### EXERCISE PASSAGE
------------
Resolution 1973 on Libya, passed on March 17, 2011, was the first time the UN Security Council approved the use of force against a functioning state in support of the Responsibility to Protect (R2P). R2P thus turned from an abstract idea into a concrete foreign policy instrument. Since then, it is one of the most controversial issues of our time. This controversy is mostly seen in the context of a pro-interventionist Global North and a pro-sovereignty Global South. As Michael Ignatieff points out earlier this year, “the ‘responsibility to protect’ doctrine was crafted after Kosovo to bridge the gap between the global North and the global South on intervention.” Considering the debates after Libya and the stalemate about Syria, he observes that “these North-South bridges are still not built.”
While this is true, the BRICS’ attitude towards R2P is far more complex and nuanced than many Western analysts believe. China, Russia, Brazil and India all supported the concept of R2P at the UN World Summit in 2005 and several times since then. As Simon Adams, Executive Director of the Global Centre for the Responsibility to Protect, pointed out to me during a recent workshop in Brasília, China has supported several UNSC resolutions referring to R2P after the controversy about Libya. In fact, Alex Bellamy suggests in a recently published book chapter (reviewed here) that R2P has never been as alive and kicking as today. Thus, the heated debates around R2P is not about whether genocide, ethnic cleansing, war crimes or crimes against humanity should be prevented, but rather how they should be prevented.
R2P is therefore clearly not a Western idea that rich countries seek to impose on the Global South, but rather a global one. After all, soon after the invention of the idea in 2001, South Africa, Rwanda and Kenya were among its early supporters.
But despite some significant non-Western support, it is still common to hear critics describe R2P as an imperialist plot by the Global North. In fact, Brazil’s former Foreign Minister and current Minister of Defense Celso Amorim has been among the most vocal opponents of the idea after 2005, frequently applying the North-South framework.
------------
### SUPPLIED RECORDS
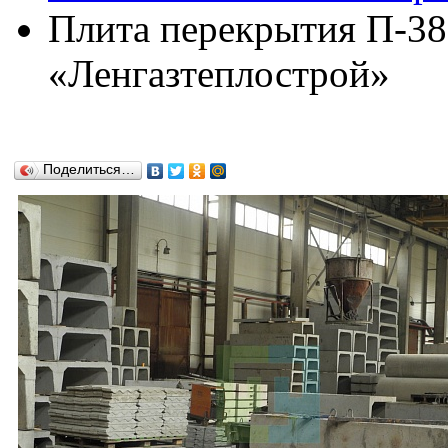
Плита перекрытия П-38
«Ленгазтеплострой»
Поделиться…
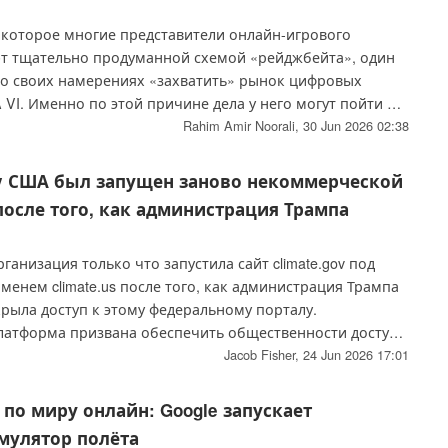
, которое многие представители онлайн-игрового
т тщательно продуманной схемой «рейджбейта», один
 о своих намерениях «захватить» рынок цифровых
 VI. Именно по этой причине дела у него могут пойти не
Rahim Amir Noorali,
30 Jun 2026 02:38
gov США был запущен заново некоммерческой
осле того, как администрация Трампа
анизация только что запустила сайт climate.gov под
енем climate.us после того, как администрация Трампа
рыла доступ к этому федеральному порталу.
латформа призвана обеспечить общественности доступ
е, а также разработать новые инструменты и
Jacob Fisher,
24 Jun 2026 17:01
есурсы для более широкого информирования
по миру онлайн: Google запускает
мулятор полёта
------------
### EXERCISE TASKS
• A. Do these statements agree with the Responsibility to Protect passage? Answer yes or no for each, and quote the words that decide it.
(i) Resolution 1973 was passed on March 17, 2011.
(ii) China opposed the concept of R2P at the UN World Summit in 2005.
(iii) Kenya was among the early supporters of R2P.
• B. Answer these questions from the Responsibility to Protect passage:
(i) Who is the Executive Director of the Global Centre for the Responsibility to Protect?
(ii) In what year was the idea of R2P invented?
(iii) What office does Celso Amorim currently hold?
• C. Carry the Responsibility to Protect passage forward with the next paragraph, starting after its final sentence.

### RESPONSE LIST
• A.
(i) Yes: "Resolution 1973 on Libya, passed on March 17, 2011"
(ii) No: "China, Russia, Brazil and India all supported the concept of R2P at the UN World Summit in 2005"
(iii) Yes: "South Africa, Rwanda and Kenya were among its early supporters"

• B.
(i) Simon Adams
(ii) 2001
(iii) Minister of Defense

• C.
Why is that so, given that even Russia, which many see as R2P’s greatest nemesis, frequently refers to R2P? For example, Sergey Lavrov’s decision to refer explicitly to R2P in justifying an intervention in Georgia in August 2008 (thereby clearly misinterpreting the concept) shows that Russia in principle agrees with the notion that violating another country’s sovereignty may be justified if that country commits mass atrocities against its own citizens. This is irrespective of the fact that Russia’s argument of the risk of an imminent genocide in Georgia was rejected by virtually all governments and experts – if Moscow regarded R2P as fundamentally wrong, it would not have used the term.
Most likely, R2P continues to be seen by many as a Western concept because of the unequal distribution of enforcement capacity of the concept’s pillar III – namely, the responsibility to intervene if a government fails to protect its citizens.
In The Libyan War: A Diplomatic History, O’Brian and Sinclair argue that, “in the final analysis, the West still calls the shots.” Yet non-Western actors played an important role in the months prior to the intervention in Libya – such as the League of Arab States and the Gulf Cooperation Council (GCC). Alex Bellamy, an expert on international peace and security at Griffith University, points out in a recent article that without the Arab League’s, Organization of the Islamic Conference’s and GCC’s initiative, the United States would not have supported the imposition of a no-fly zone. Also, had Brazil and South Africa voted against Resolution 1973, intervention would not have been possible given that a nine votes in favor are necessary to pass a resolution (Res 1973 got 10 votes in favor and five abstentions).
But one cannot deny that non-Western actors provided little military support (except for a few Qatari jets). If diplomatic means have failed to take effect, and a large-scale intervention is deemed necessary, Western support is thus not sufficient (non-Western regional organizations need to provide support as well), but it is still indispensable.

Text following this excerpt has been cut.